Three Brief Further Thoughts On Opera Outreach
I am 90% sure I’ve said some of this before, but I hope it bears repeating.
The UK opera sector mostly agrees that it wants more diverse audiences. Audiences of the traditional, heteronormative white middle/upper class are increasingly seen as a problem of principle (we want to represent society) and economics (so that more people give us money or consent to the government doing so).
There are three thoughts I have found myself having while reading various bits of operatic discourse recently, and thought I’d try to summarise them.
Opera For All (But Not The Real Ones)
Most large opera companies in the UK have some form of community outreach.
The goal is usually stated as a desire to give people access to and a sense of ownership of the form. It often also includes the idea that it is a valuable chance for personal development, such as building confidence or musical ability.
Especially for some of the Romantic repertoire, it’s written to be singable at home due to contemporary commercial models.
It gives the slight impression that either there is a belief that these supposedly immortal great works are not in fact universal, or that the masses deserve opera, but only the mediated, diluted version offered.
Opera As Evangelism
I am bored of people who write about new work, in particular, though certain operas, in general, as a tool to convert people who say they don’t like opera.
First, it is a legitimate personal preference to not like opera.
Second, it’s a rather distastefully evangelising tone. It holds that opera is some supreme good that people must be converted to, rather than something that one might like, or learn to savour.
Finally, much of that work is good in its own right.
And to quote myself previously when discussing Come Bargain With Uncanny Things:
“We’re not trying to make a nice piece of evangelism.
“We are reaching new audiences.
“But they’re my audiences.
“If you want them, you’re going to have to follow me, rather than hoping we’ll try and convert someone who’s excited by the idea of living in the music, trying to make their imagined world better, to worshipping in the unwholesome tomb of opera for a long-dead king.”
Opera As Dated
I agree, obviously, with those who object to an opera sector that is overly focused on the canon.
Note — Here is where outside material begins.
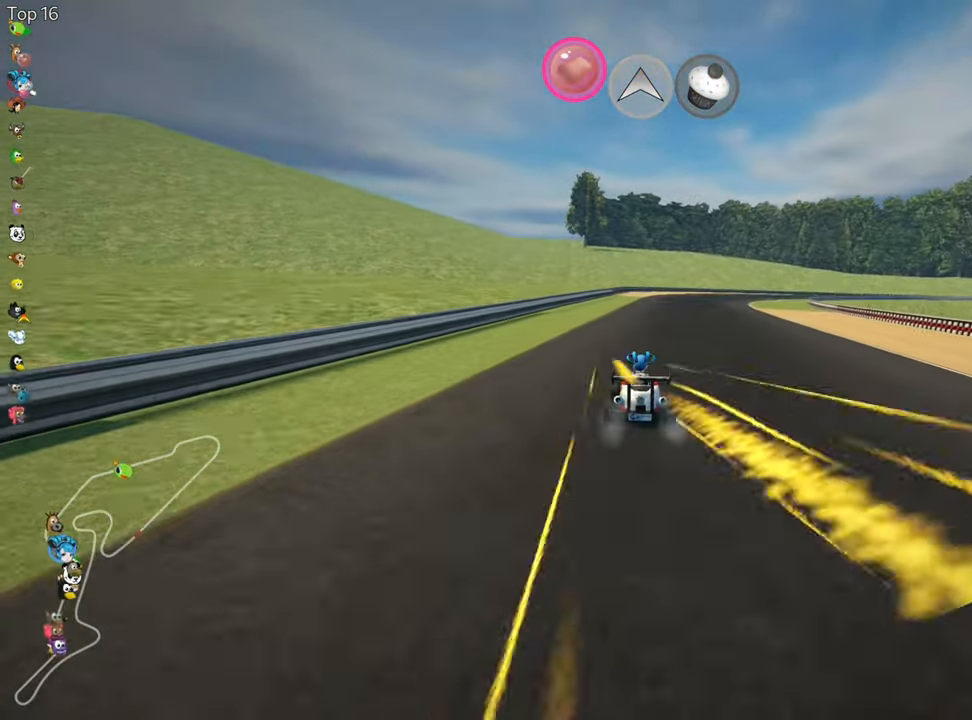
{"keys": ["left", "skid", "up"], "events": [[67, "skid", "down"], [83, "right", "down"], [200, "left", "down"], [250, "right", "up"]]}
For a form to remain alive, it must keep a living body of repertoire in all but the most conservative of societies.
Equally, I have heard a soft but growing set of calls that vast chunks of the canon must be disbanded because they are about things we would not write today. For example, the many operas about women dying and being mistreated.
I would agree that presenting them as beautiful museum pieces raises questions. However, I would also want to defend them a little.
In their original context, many of them are mildly radical. Many are part of a programme of work that took centuries that sought to place commoners’ stories, women’s stories, and other such tales on the same level as tales of gods and kings.
There is a degree of voyeurism in some, to be sure.
Many of them express sympathy for their subjects in ways that we find patronising, distasteful, or rooted in an outdated moral framework.
But there are few that are in favour of the unpleasant things depicted. They merely come from a world where such things happen, and therefore they seek to both understand why they happen, and make their audiences sympathise with their subjects.
If these were not real things in the world, they would seem absurd. It is why there are many operas about kings having feelings, but few about kings starving.
We live in a world that still has domestic violence, inequality, and other problems.
We have seen that productions that understand the radicalism of their texts, and show a willingness to reinvent them in the way that Shakespearean companies reinvent, cut, and modify their texts, have been able to make these works feel fresh.
There are other ways to make works feel fresh too, but my partial disagreement is rooted here.
We can keep the canon alive, despite its age, if we remember what it is.